Early 20th century Russia
Early 20th century Russia. The historical development of pre-revolutionary Russia was marked by a combination of semi-feudal remnants of caste system and relations with elements of the modernization of the economic, political and cultural spheres. In Russian society, market relations intertwined with the functioning of the pre-capitalist peasant household and landlordism. In political life leading role belonged to the state apparatus, dominated by the representatives of the nobility and large landowners.

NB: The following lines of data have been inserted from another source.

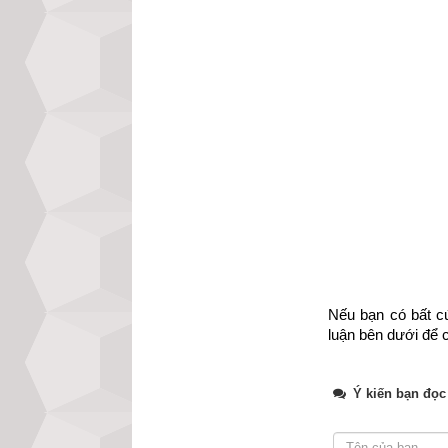
2. Lý giải tại s
Nếu bạn có bất cứ
luận bên dưới để c
Ý kiến bạn đọc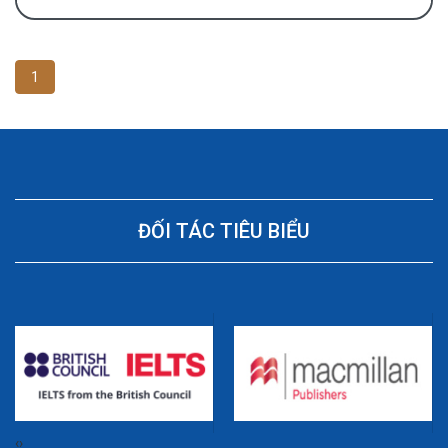
1
ĐỐI TÁC TIÊU BIỂU
‹
›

Contradictions that have prevailed in the country after the revolutionary events of 1905-1907 were not eliminated. Polarization between the “lower classes” and the urban and rural population has led to the fact that the second half of 1910 the number of strikes in Russia begins to increase rapidly. Powerful wave of demonstrations, rallies and strikes swept across the country in response to the shooting of workers of gold mines on the Lena River in April 1912. The move of political protest was attended by about 300 thousand people. Thereupon held May Day speech from 400 thousand participants. Overall in 1912, went on strike over 1 million people. In 1913 the strike movement gained even greater momentum, the total number of strikers was 1800 thousand.
The first signs of future political, economic and social conflicts, the growth of revolutionary movement become apparent before the death of Stolypin (1911), who prophetically predicted five years of peaceful life. Stolypin system collapse largely determined the nature of further political crisis in the prewar and wartime.
Wave of strikes and workers’ movement took on the eve of World War sharp political character, which was greatly influenced by agitation of the Bolsheviks. Their slogans and appeals more coincided with the mood of the workers themselves. Police Department with growing apprehension allowing amplification of the labor movement and the success of the Bolsheviks in their advocacy. Ignoring existing laws, the government struck with the repression of the trade unions, the working press and other legal bodies of the labor movement, as well as on the opposition-minded public -governmental organizations.
Development of a looming crisis of public authorities has been suspended thanks to the patriotic upsurge in various sectors of society, caused by the joining Russia July 19, 1914 the World War II. Most of the population, government officials in the country stuck in the moment “jingoistic” sentiment. One of the few who openly advocated the cessation of the war, was Count Witte. He predicted the great misfortune of Russia in case the continuation of hostilities . However, in that period, Witte had been very far of real power and influence.
First Russian victory at the war fronts were replaced by a series of catastrophic lesions. In this year in Russia were recorded about 2 thousand strikes with 900 thousand members in 1916 – 2.3 thousand strikes from 1800 thousand strikers.
The October Revolution – one of the major political events of the XX century, which occurred in Russia in October 1917 and affected the future course of world history. As a result, the civil war started in Russia. In the history of Russia civil war was one of the greatest tragedies. It claimed millions of lives and destroyed life of millions people.